_INPUT DATA_:
*** Block opens ***
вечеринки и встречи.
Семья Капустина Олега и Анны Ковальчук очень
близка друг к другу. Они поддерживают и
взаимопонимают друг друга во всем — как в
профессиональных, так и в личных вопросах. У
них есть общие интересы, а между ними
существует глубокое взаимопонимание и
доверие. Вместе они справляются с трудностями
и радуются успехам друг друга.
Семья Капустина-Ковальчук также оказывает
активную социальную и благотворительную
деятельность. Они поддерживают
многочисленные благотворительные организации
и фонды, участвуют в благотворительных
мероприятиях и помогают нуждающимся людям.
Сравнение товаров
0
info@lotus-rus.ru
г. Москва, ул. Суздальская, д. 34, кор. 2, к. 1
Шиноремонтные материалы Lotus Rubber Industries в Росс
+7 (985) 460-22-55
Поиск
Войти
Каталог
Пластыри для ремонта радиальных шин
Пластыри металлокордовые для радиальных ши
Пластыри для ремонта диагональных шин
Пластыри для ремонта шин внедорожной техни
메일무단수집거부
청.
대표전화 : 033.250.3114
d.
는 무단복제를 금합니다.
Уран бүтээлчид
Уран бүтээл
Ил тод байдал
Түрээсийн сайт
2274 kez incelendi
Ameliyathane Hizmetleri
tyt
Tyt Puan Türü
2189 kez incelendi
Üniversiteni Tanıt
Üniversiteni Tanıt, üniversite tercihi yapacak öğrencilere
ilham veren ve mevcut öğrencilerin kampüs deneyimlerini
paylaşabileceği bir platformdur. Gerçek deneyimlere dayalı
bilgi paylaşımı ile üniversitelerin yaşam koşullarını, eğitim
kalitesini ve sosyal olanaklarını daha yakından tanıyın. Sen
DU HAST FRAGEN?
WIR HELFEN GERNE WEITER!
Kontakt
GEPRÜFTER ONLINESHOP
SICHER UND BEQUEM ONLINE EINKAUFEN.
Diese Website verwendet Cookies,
*** Block closes ***
_TASK DIRECTIONS_: Only one stretch of the records above is wanted: the lines between the one holding "близка друг к другу. Они поддерживают и" and the one holding "и фонды, участвуют в благотворительных", inclusive, reproduced exactly.

_SOLUTION_:
близка друг к другу. Они поддерживают и
взаимопонимают друг друга во всем — как в
профессиональных, так и в личных вопросах. У
них есть общие интересы, а между ними
существует глубокое взаимопонимание и
доверие. Вместе они справляются с трудностями
и радуются успехам друг друга.
Семья Капустина-Ковальчук также оказывает
активную социальную и благотворительную
деятельность. Они поддерживают
многочисленные благотворительные организации
и фонды, участвуют в благотворительных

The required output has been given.